Connections with the Post Office prompted me to wish for an advance reading copy of How the Post Office Created America by Winifred Gallagher from Penguin Press on my Net Galley account. Early memories of the train dropping off mail to be sorted and posted by our local village grocer in a corner of his store, the later importance of letters to our military family far from home through the APO, and Al’s second career as a rural mail carrier after his Army retirement, formed just a few of the reasons I wanted to read the book. Penguin kindly granted my wish.

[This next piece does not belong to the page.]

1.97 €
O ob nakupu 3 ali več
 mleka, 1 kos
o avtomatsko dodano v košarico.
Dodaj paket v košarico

The well-researched book recounts the ups and downs of the history of the post office with a couple of themes running throughout – cost and politics. While one might correctly think a historian would enjoy the book, it had other appeals as well. An excerpt from an 1857 love letter reads, “My dearest Ella . . . Every day have I been to the office, expect to find a letter from you, but every day I was doomed to be disappointed. . . I am very fond of sleigh riding, but I can not find any one to accompany me whose company is half so pleasant as yours. . .” This would have come after postage became affordable for the average citizen – and after the sender became the one to pay the postage rather than the recipient.

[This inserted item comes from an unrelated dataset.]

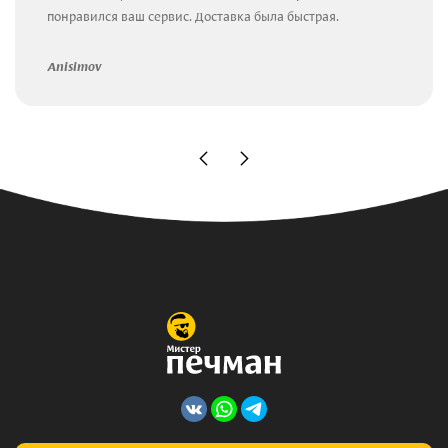
понравился ваш сервис. Доставка была быстрая.
Anisimov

The country stores that I remembered got their turn along with the military mail and rural delivery. So did women who were hired as postmasters as early as the nineteenth century, particularly in rural areas. It would be a while before women were on equal footing with the men and before “he” and “postmaster” were seen as inaccurate terms for the one running the post office.
In the book that goes on sale July 12, the author finds a way to make the history both informative and entertaining. She closes with her assessment of where the post office should go in the future with a telling quote, as efforts to scale back have received an outcry from the public. “Legislators are well aware of the venerable maxim that one of the few things your congressman can do for you is to save your post office.”